Jakarta. Indonesia secured a $300 million loan from the World Bank to help improve the government's spending quality, revenue administration and taxation policy, the multinational lender said in a statement on Friday (17/11).
The loan, which was approved by the World Bank's board of executive directors on Nov. 1, forms part of the Washington-based lender's support for Indonesia's fiscal reforms through a partnership framework focused on government priorities that have transformational impact.
"Building on the substantial progress to date, further fiscal reforms are needed so Indonesia can meet its aspirations," said Rodrigo A. Chaves, World Bank country director for Indonesia.

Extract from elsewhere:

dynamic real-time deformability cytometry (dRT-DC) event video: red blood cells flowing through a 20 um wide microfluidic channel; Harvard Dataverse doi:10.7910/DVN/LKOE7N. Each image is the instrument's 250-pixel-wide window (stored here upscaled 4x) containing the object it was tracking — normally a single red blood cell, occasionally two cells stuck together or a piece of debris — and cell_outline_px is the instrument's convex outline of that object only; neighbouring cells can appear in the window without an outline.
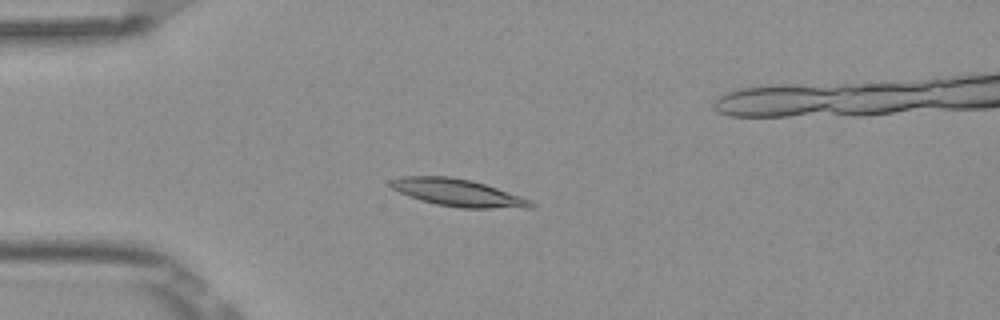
{"species": "Egyptian fruit bat (a non-hibernating species)", "species_latin": "Rousettus aegyptiacus", "temperature_condition": "room temperature", "stored_images_in_passage": 6, "camera_frame_rate_fps": 3000, "um_per_image_px": 0.085, "frame": {"image": 1, "passage_image": 4, "time_ms": 1.0, "image_size_px": [1000, 320], "cell_outline_px": [[536, 204], [532, 208], [460, 208], [436, 204], [400, 192], [392, 188], [388, 184], [388, 180], [404, 176], [448, 176], [472, 180], [532, 200]], "centroid_in_image_um": [38.95, 16.38], "position_along_channel_um": 46.1, "area_um2": 22.14}}
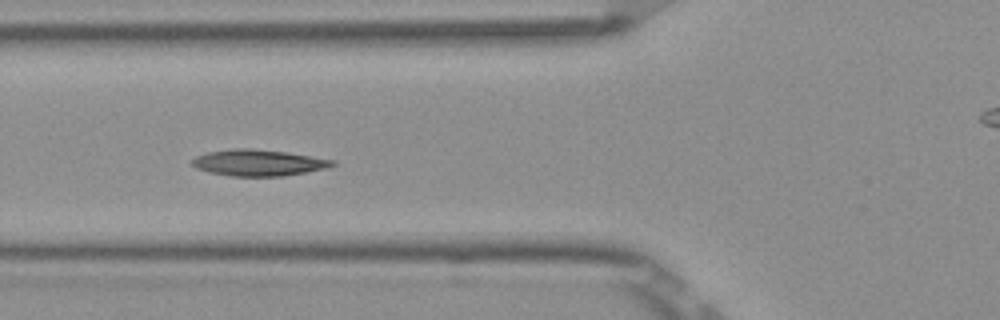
{"frame": {"image": 2, "passage_image": 6, "time_ms": 1.667, "image_size_px": [1000, 320], "cell_outline_px": [[336, 164], [324, 168], [284, 176], [232, 176], [208, 172], [196, 168], [192, 164], [192, 160], [196, 156], [208, 152], [236, 148], [248, 148], [288, 152], [336, 160]], "centroid_in_image_um": [21.96, 13.83], "position_along_channel_um": 103.8, "area_um2": 21.39}}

"Effective design and implementation of taxation and spending policies can directly and indirectly improve the lives of poor and vulnerable families by making tax systems become more efficient and fair and by better resourcing the government to provide critical services, such as health, social assistance and infrastructure," he added.
The loan, prepared in collaboration with the French government's Agence Française de Développement, is also supported by other World Bank programs related to public financial management.

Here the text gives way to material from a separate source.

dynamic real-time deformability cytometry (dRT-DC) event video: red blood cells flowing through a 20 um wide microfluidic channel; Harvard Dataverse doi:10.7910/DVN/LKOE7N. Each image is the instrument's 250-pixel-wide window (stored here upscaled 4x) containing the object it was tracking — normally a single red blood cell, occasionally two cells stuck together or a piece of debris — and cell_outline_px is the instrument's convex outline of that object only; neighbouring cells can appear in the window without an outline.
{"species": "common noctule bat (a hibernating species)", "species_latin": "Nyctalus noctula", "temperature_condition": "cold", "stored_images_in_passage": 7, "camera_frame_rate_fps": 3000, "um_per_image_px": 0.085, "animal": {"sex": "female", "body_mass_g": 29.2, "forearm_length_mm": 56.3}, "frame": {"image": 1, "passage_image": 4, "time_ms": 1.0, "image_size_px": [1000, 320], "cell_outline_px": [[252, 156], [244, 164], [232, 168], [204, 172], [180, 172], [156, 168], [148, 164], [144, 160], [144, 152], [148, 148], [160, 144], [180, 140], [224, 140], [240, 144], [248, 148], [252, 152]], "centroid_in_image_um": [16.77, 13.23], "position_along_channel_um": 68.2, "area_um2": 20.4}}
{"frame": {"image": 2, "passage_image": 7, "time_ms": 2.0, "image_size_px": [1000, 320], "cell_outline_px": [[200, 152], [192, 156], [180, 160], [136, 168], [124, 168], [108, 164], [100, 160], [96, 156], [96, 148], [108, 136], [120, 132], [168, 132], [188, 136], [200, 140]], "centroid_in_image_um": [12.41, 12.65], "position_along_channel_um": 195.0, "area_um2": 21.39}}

The World Bank noted that Indonesia has one of the lowest revenue-to-gross domestic product ratios in East Asia and the Pacific.
The multilateral lender said this revenue gap is caused by persistently low compliance rates and also partly due to suboptimal tax-policy design, which has led to a limited tax base and difficulties in its administration.

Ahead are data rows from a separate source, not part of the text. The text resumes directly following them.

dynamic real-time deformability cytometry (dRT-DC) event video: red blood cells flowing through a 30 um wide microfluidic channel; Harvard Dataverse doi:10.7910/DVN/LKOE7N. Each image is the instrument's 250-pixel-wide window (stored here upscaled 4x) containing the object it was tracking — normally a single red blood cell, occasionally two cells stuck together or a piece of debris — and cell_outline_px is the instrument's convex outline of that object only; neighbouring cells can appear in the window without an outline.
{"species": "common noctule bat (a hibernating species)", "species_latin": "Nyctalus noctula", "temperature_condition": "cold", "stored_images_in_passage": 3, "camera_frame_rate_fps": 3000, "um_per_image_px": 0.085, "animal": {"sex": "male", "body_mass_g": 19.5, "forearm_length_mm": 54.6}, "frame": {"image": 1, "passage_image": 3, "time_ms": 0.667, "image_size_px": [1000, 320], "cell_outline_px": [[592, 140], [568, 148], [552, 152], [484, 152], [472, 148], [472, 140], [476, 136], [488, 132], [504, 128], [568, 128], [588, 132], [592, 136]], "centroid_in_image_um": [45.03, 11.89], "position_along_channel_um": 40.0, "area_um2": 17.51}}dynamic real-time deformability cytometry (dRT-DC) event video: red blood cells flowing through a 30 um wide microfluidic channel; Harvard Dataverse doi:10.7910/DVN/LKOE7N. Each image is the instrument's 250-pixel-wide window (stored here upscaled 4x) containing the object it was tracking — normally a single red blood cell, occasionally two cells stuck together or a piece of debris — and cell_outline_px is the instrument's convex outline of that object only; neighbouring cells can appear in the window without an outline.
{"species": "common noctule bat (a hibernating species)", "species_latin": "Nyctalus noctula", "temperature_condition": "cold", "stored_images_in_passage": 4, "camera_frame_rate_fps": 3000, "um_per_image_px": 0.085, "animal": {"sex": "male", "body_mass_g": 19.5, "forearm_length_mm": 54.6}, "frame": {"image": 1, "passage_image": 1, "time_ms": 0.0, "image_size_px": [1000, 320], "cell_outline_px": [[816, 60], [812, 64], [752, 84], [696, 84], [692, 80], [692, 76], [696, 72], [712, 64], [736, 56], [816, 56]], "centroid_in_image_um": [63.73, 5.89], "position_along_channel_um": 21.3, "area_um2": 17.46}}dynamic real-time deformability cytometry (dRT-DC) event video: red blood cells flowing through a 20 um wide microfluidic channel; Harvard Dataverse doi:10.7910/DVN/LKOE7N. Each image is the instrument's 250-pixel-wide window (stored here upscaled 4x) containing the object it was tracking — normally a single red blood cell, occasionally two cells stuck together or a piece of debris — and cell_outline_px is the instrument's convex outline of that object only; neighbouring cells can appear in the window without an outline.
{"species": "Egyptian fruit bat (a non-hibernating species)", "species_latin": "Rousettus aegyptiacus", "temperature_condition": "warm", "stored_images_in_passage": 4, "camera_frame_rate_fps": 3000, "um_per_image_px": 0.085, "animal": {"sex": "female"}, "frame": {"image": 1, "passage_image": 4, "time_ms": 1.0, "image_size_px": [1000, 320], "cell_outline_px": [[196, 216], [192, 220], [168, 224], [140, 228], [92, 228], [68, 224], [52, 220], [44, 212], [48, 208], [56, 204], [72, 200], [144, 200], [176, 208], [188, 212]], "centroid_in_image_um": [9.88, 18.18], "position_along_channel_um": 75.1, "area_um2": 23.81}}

"Without a major reform in revenue collection, along with the continued moderation of commodity prices, Indonesia's revenue-to-GDP ratio may remain at a lower level. This would severely constrain the fiscal space for spending on development priorities," said Hans Anand Beck, World Bank lead economist and team leader for the operation.
The loan is the second of three aimed at supporting Indonesia's fiscal reforms. The first has already been allocated to support reforms that included larger allocations for health-care and social-assistance programs, and reducing value-added tax exemptions on some consumer goods to assist poverty reduction efforts.